Sharon's associates said that negotiations with Shinui MKs about joining Kadima would intensify in upcoming days as it became clearer that Shinui's future was in jeopardy.
According to the poll, Kadima will win 32 seats in the election, followed by Labor with 25 or 26 and a Likud led by former prime minister Binyamin Netanyahu with only 12 or 13. Netanyahu's associates expressed confidence that the Likud would rise dramatically in the polls if he wins the December 19 Likud primary.
The poll found that Shinui has fallen behind Shas with nine mandates, the combined National Union-National Religious Party list with nine and Avigdor Lieberman's Yisrael Beiteinu party with six or seven.
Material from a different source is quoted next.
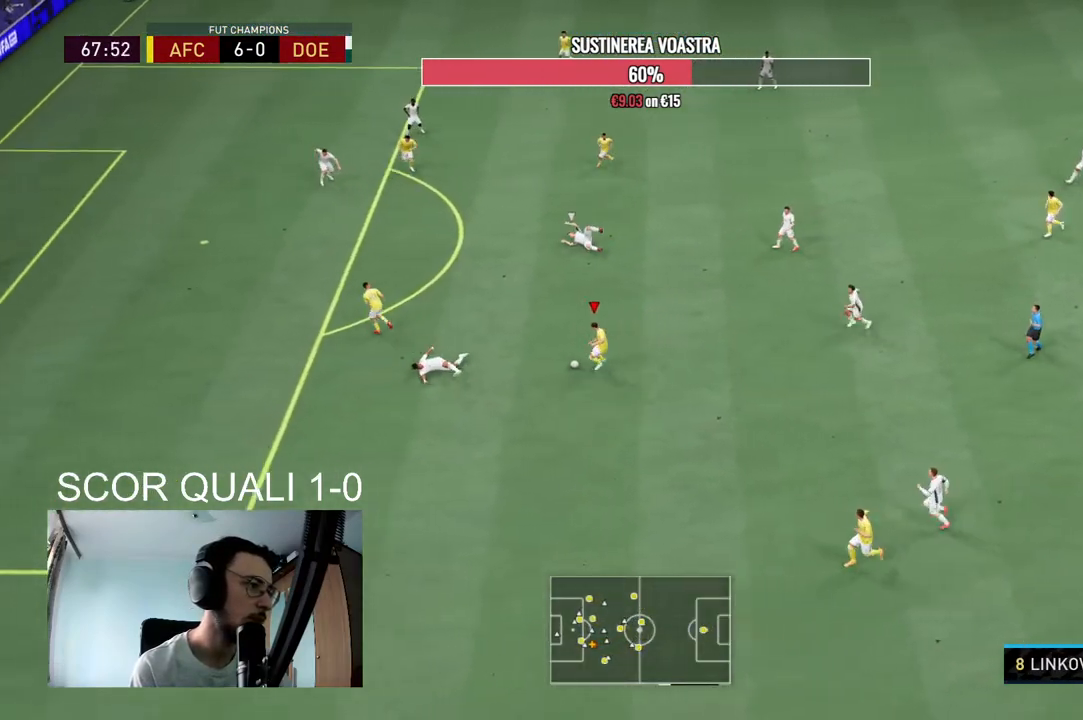
{"dt_ms": 500, "buttons": [], "left_stick": "left", "right_stick": "center", "events": [[167, "right_stick", "center"], [300, "left_stick", "down-left"], [467, "left_stick", "left"]]}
Arab parties would win eight or nine mandates and Agudat Yisrael five. Fourteen percent of the public is undecided.
A Gal Hadash poll broadcast on Channel 10 on Thursday night also found that Shinui would win only five seats. The poll predicted 34 mandates for Kadima, 28 for Labor and 15 for Likud.
Shinui chairman Yosef Lapid on Thursday dismissed reports of polls showing his party falling to five seats.
"Unlike what the polls are predicting, Shinui will win the election," said Lapid speaking in Tel Aviv to party members. His spokesman said that Lapid meant that his party would again win 15 or more seats. "One shouldn't trust the polls," he added.
The low numbers were merely a reflection of the surprise victory of MK Amir Peretz as head of the Labor Party and Sharon's decision to leave the Likud, he said.
Once the uproar had died down, the secular middle-class voters would realize that they had no representation in Kadima, Labor and Likud, said Lapid. "Then they will join us," he added.
That point would be emphasized as politicians in other parties vied to show their support for the poor at the expense of the middle class, said Lapid.
Shinui, he said, is the one party that is "defending the working citizen."
Other Shinui MKs also dismissed the polls. In the last election polls also underestimated Shinui, which then surprised everyone by coming in third, behind Likud and Labor, MK Eliezer Sandberg (Shinui) said.
He was among a number of MKs who told the Post that Shinui's goal in the upcoming election was to hold fast to its principles of fighting against government corruption and for a secular government and economic policies that benefit the middle class.
When asked if they would consider joining with Sharon's new secular party, MK Meli Polishook-Bloch's quick response was "absolutely not." Shinui's goal is to win more Knesset seats than Shas and United Torah Judaism, the MKs said, thereby preventing the two religious parties from securing a place in the coalition.
MK Avraham Poraz said that Shinui has in the past played a role as a coalition partner with Sharon and wants to do so again in the next government. But in the election it will stand on its own.
In speaking to party members Thursday night, Lapid thundered against Likud, Labor, Kadima and Shas, claiming that there was "stiff competition amongst them" as "to who is most worthy of wearing the crown of corruption." In contrast, he said, he was proud that "Shinui is a clean party." Lapid also attacked the new name of Sharon's party, which means "forward," explaining that it bore a striking similarity to the name of the official socialist daily newspaper Avanti! (Italian for "forward") of which Benito Mussolini was editor before he became Italian Fascist dictator.
"Either they [Sharon's party] don't know Italian or they don't know history," he said.
Lapid dismissed a few catcalls from the audience wanting to know why Shinui had failed. He said that Shinui had succeeded in keeping Shas out of the last government and planned to do so again.
In the next coalition, "It will be between us and Shas," Lapid said.
To those who have suggested that maybe it is time to lower the flag of secular government, he said, "I reject that suggestion. It remains our flag."